## YOUR OBJECTIVE
Reproduce the rows verbatim, starting at the first row and stopping after the row that contains "341.4], [0, 0, 1]] dist [0.001521, -0.000461]".

## MATERIALS PROVIDED
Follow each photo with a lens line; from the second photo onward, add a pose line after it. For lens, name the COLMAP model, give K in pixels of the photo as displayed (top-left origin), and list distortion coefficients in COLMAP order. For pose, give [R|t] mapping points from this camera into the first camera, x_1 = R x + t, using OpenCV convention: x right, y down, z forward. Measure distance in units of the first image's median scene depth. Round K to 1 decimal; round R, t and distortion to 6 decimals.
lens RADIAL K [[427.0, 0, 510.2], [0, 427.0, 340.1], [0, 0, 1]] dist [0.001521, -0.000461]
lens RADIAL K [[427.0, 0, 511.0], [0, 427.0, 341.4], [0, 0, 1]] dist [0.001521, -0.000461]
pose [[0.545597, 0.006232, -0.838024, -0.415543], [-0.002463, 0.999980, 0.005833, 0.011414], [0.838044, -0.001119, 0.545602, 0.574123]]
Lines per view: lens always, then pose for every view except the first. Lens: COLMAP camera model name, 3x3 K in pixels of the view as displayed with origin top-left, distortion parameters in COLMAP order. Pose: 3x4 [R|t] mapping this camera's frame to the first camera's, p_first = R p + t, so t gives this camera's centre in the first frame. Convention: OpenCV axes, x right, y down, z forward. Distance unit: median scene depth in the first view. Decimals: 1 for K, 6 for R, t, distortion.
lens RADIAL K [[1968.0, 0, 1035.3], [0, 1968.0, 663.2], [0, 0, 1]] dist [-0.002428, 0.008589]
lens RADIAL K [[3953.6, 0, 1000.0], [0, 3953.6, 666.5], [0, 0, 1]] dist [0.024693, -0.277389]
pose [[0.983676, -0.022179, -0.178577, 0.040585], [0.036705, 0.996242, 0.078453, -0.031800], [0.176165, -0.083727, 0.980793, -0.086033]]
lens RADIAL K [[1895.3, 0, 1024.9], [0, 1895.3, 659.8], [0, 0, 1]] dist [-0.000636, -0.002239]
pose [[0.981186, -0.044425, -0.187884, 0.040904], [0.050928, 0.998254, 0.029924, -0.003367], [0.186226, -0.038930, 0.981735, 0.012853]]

## RESULT FOR THIS EXERCISE
Follow each photo with a lens line; from the second photo onward, add a pose line after it. For lens, name the COLMAP model, give K in pixels of the photo as displayed (top-left origin), and list distortion coefficients in COLMAP order. For pose, give [R|t] mapping points from this camera into the first camera, x_1 = R x + t, using OpenCV convention: x right, y down, z forward. Measure distance in units of the first image's median scene depth. Round K to 1 decimal; round R, t and distortion to 6 decimals.
lens RADIAL K [[427.0, 0, 510.2], [0, 427.0, 340.1], [0, 0, 1]] dist [0.001521, -0.000461]
lens RADIAL K [[427.0, 0, 511.0], [0, 427.0, 341.4], [0, 0, 1]] dist [0.001521, -0.000461]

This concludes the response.